Output the text of all the rows below as a numbered list, one line per item, omitting any blank lines.

• Dataset excerpts:
BEGIN

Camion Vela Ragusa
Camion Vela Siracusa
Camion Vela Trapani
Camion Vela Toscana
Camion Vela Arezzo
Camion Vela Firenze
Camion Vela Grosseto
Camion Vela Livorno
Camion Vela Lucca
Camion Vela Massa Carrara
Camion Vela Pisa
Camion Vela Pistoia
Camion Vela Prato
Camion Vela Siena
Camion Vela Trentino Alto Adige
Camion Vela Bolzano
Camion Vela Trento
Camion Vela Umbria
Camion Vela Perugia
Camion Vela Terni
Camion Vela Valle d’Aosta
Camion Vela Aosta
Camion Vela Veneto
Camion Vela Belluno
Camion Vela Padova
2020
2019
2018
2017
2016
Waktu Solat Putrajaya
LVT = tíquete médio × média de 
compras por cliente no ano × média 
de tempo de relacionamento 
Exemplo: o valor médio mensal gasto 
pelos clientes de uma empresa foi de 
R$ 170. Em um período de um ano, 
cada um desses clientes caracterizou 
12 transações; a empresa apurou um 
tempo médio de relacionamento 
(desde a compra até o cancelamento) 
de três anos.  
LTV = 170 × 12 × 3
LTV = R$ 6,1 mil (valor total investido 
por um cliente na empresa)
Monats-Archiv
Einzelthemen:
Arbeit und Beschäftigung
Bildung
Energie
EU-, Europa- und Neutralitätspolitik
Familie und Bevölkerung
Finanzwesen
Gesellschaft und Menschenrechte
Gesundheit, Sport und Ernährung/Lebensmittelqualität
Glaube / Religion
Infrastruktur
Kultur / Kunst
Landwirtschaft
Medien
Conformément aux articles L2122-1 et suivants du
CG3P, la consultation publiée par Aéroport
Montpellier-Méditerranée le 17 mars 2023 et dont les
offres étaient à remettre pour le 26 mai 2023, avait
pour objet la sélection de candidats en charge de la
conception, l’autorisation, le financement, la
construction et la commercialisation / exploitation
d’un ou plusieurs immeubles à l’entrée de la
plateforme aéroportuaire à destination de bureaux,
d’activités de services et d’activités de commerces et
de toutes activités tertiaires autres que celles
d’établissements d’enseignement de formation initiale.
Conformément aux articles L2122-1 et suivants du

END

• Answer to this exercise:
1. Camion Vela Ragusa
2. Camion Vela Siracusa
3. Camion Vela Trapani
4. Camion Vela Toscana
5. Camion Vela Arezzo
6. Camion Vela Firenze
7. Camion Vela Grosseto
8. Camion Vela Livorno
9. Camion Vela Lucca
10. Camion Vela Massa Carrara
11. Camion Vela Pisa
12. Camion Vela Pistoia
13. Camion Vela Prato
14. Camion Vela Siena
15. Camion Vela Trentino Alto Adige
16. Camion Vela Bolzano
17. Camion Vela Trento
18. Camion Vela Umbria
19. Camion Vela Perugia
20. Camion Vela Terni
21. Camion Vela Valle d’Aosta
22. Camion Vela Aosta
23. Camion Vela Veneto
24. Camion Vela Belluno
25. Camion Vela Padova
26. 2020
27. 2019
28. 2018
29. 2017
30. 2016
31. Waktu Solat Putrajaya
32. LVT = tíquete médio × média de 
33. compras por cliente no ano × média 
34. de tempo de relacionamento 
35. Exemplo: o valor médio mensal gasto 
36. pelos clientes de uma empresa foi de 
37. R$ 170. Em um período de um ano, 
38. cada um desses clientes caracterizou 
39. 12 transações; a empresa apurou um 
40. tempo médio de relacionamento 
41. (desde a compra até o cancelamento) 
42. de três anos.  
43. LTV = 170 × 12 × 3
44. LTV = R$ 6,1 mil (valor total investido 
45. por um cliente na empresa)
46. Monats-Archiv
47. Einzelthemen:
48. Arbeit und Beschäftigung
49. Bildung
50. Energie
51. EU-, Europa- und Neutralitätspolitik
52. Familie und Bevölkerung
53. Finanzwesen
54. Gesellschaft und Menschenrechte
55. Gesundheit, Sport und Ernährung/Lebensmittelqualität
56. Glaube / Religion
57. Infrastruktur
58. Kultur / Kunst
59. Landwirtschaft
60. Medien
61. Conformément aux articles L2122-1 et suivants du
62. CG3P, la consultation publiée par Aéroport
63. Montpellier-Méditerranée le 17 mars 2023 et dont les
64. offres étaient à remettre pour le 26 mai 2023, avait
65. pour objet la sélection de candidats en charge de la
66. conception, l’autorisation, le financement, la
67. construction et la commercialisation / exploitation
68. d’un ou plusieurs immeubles à l’entrée de la
69. plateforme aéroportuaire à destination de bureaux,
70. d’activités de services et d’activités de commerces et
71. de toutes activités tertiaires autres que celles
72. d’établissements d’enseignement de formation initiale.
73. Conformément aux articles L2122-1 et suivants du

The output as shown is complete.